Jenis bahan yang dianjurkan meliputi sumber karbohidrat seperti beras, protein hewani seperti telur dan daging, protein nabati seperti tahu dan tempe, serta sayur dan buah sebagai sumber vitamin dan mineral.
5. Mekanisme Penyaluran Bantuan
Penyaluran bansos tahap 1 tahun 2026 tetap menggunakan dua jalur utama yang selama ini telah berjalan, yaitu melalui bank Himbara seperti BRI, BNI, Mandiri, dan BSI, serta melalui PT Pos Indonesia.
Skema ini dipertahankan untuk memastikan akses pencairan tetap mudah, baik bagi penerima yang terbiasa menggunakan layanan perbankan maupun yang lebih dekat dengan kantor pos.
6. Wacana Integrasi dengan Koperasi Desa
Muncul rencana baru berupa pelibatan Koperasi Desa Merah Putih dalam ekosistem penyaluran bantuan sosial. Melalui skema ini, KPM didorong menjadi anggota koperasi agar dapat memasarkan produk usaha kecil seperti kerajinan atau hasil pertanian.
Keikutsertaan tersebut diharapkan memberi manfaat tambahan berupa Sisa Hasil Usaha (SHU) tahunan, sehingga bantuan sosial bisa menjadi pintu masuk menuju kemandirian ekonomi.
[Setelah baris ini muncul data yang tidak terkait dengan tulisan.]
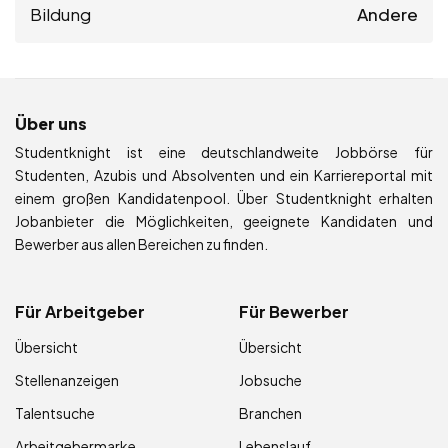
Bildung
Andere
Über uns
Studentknight ist eine deutschlandweite Jobbörse für
Studenten, Azubis und Absolventen und ein Karriereportal mit
einem großen Kandidatenpool. Über Studentknight erhalten
Jobanbieter die Möglichkeiten, geeignete Kandidaten und
Bewerber aus allen Bereichen zu finden.
Für Arbeitgeber
Für Bewerber
Übersicht
Übersicht
Stellenanzeigen
Jobsuche
Talentsuche
Branchen
Arbeitgebermarke
Lebenslauf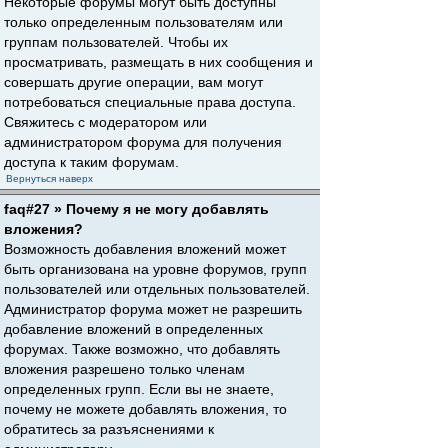
Некоторые форумы могут быть доступны
только определенным пользователям или
группам пользователей. Чтобы их
просматривать, размещать в них сообщения и
совершать другие операции, вам могут
потребоваться специальные права доступа.
Свяжитесь с модератором или
администратором форума для получения
доступа к таким форумам.
Вернуться наверх
faq#27 » Почему я не могу добавлять
вложения?
Возможность добавления вложений может
быть организована на уровне форумов, групп
пользователей или отдельных пользователей.
Администратор форума может не разрешить
добавление вложений в определенных
форумах. Также возможно, что добавлять
вложения разрешено только членам
определенных групп. Если вы не знаете,
почему не можете добавлять вложения, то
обратитесь за разъяснениями к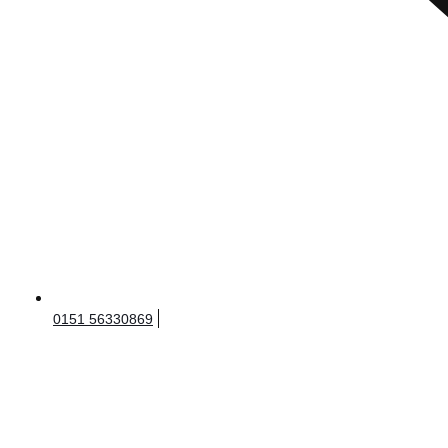
0151 56330869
Namun demikian, rencana ini masih dalam tahap kajian dan menunggu arahan lanjutan serta kesiapan koperasi di lapangan.
7. Imbauan bagi Masyarakat Penerima
Masyarakat dianjurkan secara aktif mengecek status kepesertaan bantuan melalui laman cekbansos.go.id atau aplikasi Cek Bansos.
Langkah ini penting untuk memastikan data sudah diperbarui, menghindari kendala pencairan, serta mengetahui sejak dini apakah masih terdaftar sebagai penerima bantuan tahap 1 tahun 2026.